■ Bagian Dokumen ■
Alhamdulillah wash sholaatu was
salaamu ‘ala Rosulillah wa ‘ala alihi wa shohbihi wa sallam.
Kebanyakan buku atau kitab yang
menjelaskan hal-hal yang mesti dilakukan ketika menyambut sang buah
hati adalah amalan satu ini yaitu adzan dan iqomah di telinga bayi
yang baru lahir. Bahkan bukan penulis-
penulis kecil saja,
ulama-ulama hebat pun menganjurkan hal ini sebagaimana yang akan kami
paparkan.
Namun, tentu saja dalam permasalahan
ini yang jadi pegangan dalam beragama adalah bukan perkataan si A atau si B. Yang seharusnya yang
jadi rujukan setiap muslim adalah Al Qur’an dan hadits yang
shohih.
Boleh kita berpegang dengan pendapat salah satu ulama, namun
jika bertentangan dengan Al Qur’an atau
menggunakan hadits yang
lemah, maka pendapat mereka tidaklah layak kita ikuti. Itulah yang
akan kami
tinjau pada pembahasan kali ini. Apakah benar adzan atau
iqomah pada bayi yang baru lahir disyari’atkan
(disunnahkan)? Kami
akan berusaha meninjau dari pendapat para Imam Madzhab, lalu kami
akan tinjau
dalil yang mereka gunakan. Agar tidak berpanjang lebar
dalam muqodimah, silakan simak pembahasan
berikut ini.
Para ulama Hambali hanya menyebutkan
permasalahan adzan di telinga bayi saja.
Para ulama Hanafiyah
menukil perkataan Imam Asy Syafi’i dan mereka tidak menganggap
mustahil perkataannya (maksudnya: tidak menolak
perkataan Imam Asy Syafi’i yang menganjurkan adzan di telinga bayi, pen).
Imam Malik
memiliki pendapat yang berbeda yaitu beliau membenci perbuatan ini,
bahkan
menggolongkannya sebagai perkara yang tidak ada tuntunannya.

■ Daftar Tugas ■
1) Cetak bagian teks tentang adzan di telinga bayi, mulai dari "Para ulama Hambali" dan berakhir pada "telinga bayi, pen).".
2) Kumpulkan semua baris data di bawah yang memuat string "kern".

Cuplikan dataset:

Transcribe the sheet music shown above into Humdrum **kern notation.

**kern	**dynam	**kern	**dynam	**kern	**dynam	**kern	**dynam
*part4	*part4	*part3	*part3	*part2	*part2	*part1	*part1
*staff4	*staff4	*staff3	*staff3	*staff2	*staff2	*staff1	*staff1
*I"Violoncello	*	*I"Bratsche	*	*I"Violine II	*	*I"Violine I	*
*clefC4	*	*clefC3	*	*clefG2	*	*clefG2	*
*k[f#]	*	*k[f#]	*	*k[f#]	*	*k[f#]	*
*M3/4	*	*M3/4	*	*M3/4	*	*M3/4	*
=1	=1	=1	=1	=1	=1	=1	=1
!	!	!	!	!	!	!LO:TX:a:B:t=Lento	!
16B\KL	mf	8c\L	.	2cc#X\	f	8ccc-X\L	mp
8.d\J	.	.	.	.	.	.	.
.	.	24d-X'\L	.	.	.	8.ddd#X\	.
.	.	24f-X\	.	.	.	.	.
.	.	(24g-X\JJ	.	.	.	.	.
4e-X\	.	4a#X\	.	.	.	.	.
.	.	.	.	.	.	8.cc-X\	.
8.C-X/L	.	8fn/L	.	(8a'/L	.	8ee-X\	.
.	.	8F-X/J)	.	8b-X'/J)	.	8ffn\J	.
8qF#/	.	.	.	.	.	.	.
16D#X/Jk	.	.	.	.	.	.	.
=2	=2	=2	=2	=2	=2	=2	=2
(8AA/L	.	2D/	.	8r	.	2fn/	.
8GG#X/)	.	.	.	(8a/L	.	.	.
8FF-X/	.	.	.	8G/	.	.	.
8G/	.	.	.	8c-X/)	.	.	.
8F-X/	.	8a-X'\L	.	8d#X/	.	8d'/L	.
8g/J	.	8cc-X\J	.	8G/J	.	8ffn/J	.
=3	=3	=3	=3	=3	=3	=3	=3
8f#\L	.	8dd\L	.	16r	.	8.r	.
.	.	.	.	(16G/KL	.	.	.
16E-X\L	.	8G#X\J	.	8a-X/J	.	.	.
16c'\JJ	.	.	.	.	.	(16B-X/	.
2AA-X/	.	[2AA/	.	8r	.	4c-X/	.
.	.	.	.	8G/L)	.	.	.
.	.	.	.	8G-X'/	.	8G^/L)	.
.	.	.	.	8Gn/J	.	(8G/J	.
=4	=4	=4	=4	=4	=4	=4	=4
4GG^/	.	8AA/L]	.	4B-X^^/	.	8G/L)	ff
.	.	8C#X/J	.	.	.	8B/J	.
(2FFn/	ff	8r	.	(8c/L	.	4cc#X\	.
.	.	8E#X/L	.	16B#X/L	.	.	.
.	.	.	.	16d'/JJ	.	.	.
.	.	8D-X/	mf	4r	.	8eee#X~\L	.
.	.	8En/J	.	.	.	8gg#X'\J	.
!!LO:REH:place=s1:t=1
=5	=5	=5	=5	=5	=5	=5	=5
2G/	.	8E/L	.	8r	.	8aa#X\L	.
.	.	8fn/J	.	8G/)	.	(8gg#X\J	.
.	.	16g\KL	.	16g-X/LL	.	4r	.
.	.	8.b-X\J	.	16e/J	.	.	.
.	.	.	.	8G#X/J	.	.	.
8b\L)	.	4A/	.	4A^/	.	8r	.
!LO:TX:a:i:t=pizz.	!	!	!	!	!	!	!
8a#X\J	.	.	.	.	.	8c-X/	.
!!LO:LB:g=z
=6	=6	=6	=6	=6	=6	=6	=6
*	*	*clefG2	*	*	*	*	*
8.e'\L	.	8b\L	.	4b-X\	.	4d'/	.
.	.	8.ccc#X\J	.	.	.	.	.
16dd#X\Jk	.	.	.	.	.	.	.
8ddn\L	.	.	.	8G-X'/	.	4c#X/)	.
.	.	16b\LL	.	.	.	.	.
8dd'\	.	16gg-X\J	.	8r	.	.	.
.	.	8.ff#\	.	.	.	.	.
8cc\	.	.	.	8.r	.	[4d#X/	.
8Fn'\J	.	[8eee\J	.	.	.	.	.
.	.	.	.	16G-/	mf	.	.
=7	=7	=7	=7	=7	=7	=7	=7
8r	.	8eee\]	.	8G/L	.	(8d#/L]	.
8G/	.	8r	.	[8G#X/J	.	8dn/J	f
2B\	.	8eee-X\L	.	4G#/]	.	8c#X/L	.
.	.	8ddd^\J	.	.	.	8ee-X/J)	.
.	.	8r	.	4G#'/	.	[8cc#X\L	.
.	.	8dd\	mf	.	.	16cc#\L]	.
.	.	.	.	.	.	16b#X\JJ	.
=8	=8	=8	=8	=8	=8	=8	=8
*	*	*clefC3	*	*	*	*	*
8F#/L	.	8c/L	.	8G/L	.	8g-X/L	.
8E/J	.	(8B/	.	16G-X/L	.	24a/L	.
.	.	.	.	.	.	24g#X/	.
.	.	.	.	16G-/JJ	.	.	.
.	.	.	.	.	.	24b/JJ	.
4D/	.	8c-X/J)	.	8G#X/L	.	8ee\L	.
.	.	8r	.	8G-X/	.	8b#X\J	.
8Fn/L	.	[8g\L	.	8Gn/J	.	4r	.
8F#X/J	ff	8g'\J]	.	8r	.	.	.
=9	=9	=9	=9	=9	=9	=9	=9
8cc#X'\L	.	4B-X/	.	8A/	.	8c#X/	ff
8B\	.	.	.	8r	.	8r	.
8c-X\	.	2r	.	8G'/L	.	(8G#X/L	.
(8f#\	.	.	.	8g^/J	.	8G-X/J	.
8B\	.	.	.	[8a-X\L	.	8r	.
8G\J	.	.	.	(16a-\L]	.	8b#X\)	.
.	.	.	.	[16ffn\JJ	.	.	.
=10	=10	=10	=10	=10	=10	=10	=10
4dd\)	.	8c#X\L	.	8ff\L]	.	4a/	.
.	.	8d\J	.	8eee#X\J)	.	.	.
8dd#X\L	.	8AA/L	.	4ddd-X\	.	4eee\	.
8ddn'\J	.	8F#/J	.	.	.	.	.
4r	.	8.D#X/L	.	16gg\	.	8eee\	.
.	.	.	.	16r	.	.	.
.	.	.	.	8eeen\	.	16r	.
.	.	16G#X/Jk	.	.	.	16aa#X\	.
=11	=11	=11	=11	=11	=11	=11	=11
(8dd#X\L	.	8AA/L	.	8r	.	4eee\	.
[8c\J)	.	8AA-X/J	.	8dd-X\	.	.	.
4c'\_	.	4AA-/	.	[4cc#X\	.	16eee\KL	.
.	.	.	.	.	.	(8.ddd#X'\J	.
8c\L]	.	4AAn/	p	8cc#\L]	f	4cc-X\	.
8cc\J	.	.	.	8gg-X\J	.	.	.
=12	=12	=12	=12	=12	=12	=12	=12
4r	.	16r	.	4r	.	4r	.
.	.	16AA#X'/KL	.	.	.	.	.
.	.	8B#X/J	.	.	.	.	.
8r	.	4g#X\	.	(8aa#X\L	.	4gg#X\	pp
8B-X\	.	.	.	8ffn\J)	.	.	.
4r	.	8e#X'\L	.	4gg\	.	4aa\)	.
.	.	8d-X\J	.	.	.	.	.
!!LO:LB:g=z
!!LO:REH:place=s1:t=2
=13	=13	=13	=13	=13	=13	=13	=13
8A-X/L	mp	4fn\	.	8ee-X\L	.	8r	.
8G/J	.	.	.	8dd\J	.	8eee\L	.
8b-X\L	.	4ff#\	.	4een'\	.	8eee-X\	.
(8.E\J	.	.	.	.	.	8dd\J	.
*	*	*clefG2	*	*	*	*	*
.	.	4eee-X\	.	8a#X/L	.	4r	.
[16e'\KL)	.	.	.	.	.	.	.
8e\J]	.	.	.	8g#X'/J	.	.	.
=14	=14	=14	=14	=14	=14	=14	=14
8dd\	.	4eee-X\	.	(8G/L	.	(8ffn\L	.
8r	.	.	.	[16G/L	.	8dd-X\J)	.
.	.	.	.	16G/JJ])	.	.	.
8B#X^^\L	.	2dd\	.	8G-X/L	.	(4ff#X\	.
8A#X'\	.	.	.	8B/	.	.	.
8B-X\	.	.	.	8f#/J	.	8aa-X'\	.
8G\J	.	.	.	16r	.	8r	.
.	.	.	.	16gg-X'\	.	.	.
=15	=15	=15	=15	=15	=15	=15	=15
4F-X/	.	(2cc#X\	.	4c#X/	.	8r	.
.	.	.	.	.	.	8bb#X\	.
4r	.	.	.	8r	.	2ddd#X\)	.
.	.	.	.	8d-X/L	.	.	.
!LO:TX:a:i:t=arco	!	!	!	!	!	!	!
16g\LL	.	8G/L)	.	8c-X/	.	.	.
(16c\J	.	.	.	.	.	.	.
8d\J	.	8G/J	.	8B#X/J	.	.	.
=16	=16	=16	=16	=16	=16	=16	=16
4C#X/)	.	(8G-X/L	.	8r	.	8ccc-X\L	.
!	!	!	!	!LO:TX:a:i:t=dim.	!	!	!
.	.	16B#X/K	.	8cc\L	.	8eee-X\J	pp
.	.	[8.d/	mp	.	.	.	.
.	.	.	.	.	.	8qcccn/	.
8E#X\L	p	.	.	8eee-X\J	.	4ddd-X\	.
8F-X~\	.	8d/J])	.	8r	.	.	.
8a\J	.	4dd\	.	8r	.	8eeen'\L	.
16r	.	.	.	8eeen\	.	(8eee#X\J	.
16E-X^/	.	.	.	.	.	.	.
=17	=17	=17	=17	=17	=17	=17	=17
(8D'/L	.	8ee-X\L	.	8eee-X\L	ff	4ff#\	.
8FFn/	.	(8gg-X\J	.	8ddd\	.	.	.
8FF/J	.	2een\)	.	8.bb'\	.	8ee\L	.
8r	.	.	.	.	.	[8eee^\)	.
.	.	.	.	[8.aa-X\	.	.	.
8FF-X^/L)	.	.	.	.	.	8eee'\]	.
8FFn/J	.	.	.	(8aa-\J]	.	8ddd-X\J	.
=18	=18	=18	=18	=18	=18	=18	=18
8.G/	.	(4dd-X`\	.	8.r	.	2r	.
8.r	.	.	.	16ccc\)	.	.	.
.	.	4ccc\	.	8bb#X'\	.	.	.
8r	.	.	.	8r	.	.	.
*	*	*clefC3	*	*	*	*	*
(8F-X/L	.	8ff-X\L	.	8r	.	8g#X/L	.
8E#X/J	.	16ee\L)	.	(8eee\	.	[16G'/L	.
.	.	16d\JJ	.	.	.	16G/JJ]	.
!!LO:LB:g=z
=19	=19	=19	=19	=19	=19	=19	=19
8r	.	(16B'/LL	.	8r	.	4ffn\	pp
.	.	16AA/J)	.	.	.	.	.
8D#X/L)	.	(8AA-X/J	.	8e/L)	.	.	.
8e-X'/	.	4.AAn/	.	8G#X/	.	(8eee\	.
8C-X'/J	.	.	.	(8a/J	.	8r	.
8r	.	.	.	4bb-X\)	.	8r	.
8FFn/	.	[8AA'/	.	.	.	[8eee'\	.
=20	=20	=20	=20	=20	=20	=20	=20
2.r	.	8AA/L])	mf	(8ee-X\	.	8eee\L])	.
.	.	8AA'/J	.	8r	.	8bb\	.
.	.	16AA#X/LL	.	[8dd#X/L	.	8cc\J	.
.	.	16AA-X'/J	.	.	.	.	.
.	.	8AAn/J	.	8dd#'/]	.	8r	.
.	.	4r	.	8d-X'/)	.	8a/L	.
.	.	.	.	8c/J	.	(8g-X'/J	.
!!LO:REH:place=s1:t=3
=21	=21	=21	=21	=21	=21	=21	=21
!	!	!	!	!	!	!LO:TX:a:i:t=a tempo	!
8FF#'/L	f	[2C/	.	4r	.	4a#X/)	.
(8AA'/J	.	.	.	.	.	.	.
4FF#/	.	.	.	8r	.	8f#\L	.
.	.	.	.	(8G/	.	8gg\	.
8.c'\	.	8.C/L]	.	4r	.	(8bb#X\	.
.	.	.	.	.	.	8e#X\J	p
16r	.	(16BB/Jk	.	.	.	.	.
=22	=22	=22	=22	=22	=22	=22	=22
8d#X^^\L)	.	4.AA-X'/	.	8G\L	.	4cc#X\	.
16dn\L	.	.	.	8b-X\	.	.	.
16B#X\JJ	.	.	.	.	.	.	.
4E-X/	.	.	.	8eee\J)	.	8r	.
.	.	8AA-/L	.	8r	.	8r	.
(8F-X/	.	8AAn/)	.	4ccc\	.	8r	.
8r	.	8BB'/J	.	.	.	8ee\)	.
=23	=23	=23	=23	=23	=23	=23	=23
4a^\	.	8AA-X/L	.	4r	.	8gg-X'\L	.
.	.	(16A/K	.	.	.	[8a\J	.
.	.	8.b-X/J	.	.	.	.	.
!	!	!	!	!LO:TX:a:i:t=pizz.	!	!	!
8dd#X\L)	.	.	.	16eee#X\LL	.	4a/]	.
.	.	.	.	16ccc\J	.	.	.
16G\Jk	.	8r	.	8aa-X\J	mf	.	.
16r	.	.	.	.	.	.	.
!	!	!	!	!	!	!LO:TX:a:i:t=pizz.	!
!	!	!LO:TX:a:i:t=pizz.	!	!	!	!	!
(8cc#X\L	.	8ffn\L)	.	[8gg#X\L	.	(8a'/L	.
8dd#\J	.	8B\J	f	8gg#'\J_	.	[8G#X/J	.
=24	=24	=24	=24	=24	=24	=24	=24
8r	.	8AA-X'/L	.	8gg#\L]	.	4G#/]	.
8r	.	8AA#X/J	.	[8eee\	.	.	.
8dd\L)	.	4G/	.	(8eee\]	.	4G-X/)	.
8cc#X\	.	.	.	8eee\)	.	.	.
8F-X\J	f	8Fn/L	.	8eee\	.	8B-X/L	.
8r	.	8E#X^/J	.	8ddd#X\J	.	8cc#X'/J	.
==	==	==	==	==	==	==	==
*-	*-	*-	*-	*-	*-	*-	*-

■ Jawaban ■
1)
Para ulama Hambali hanya menyebutkan
permasalahan adzan di telinga bayi saja.
Para ulama Hanafiyah
menukil perkataan Imam Asy Syafi’i dan mereka tidak menganggap
mustahil perkataannya (maksudnya: tidak menolak
perkataan Imam Asy Syafi’i yang menganjurkan adzan di telinga bayi, pen).

2)
Transcribe the sheet music shown above into Humdrum **kern notation.
**kern	**dynam	**kern	**dynam	**kern	**dynam	**kern	**dynam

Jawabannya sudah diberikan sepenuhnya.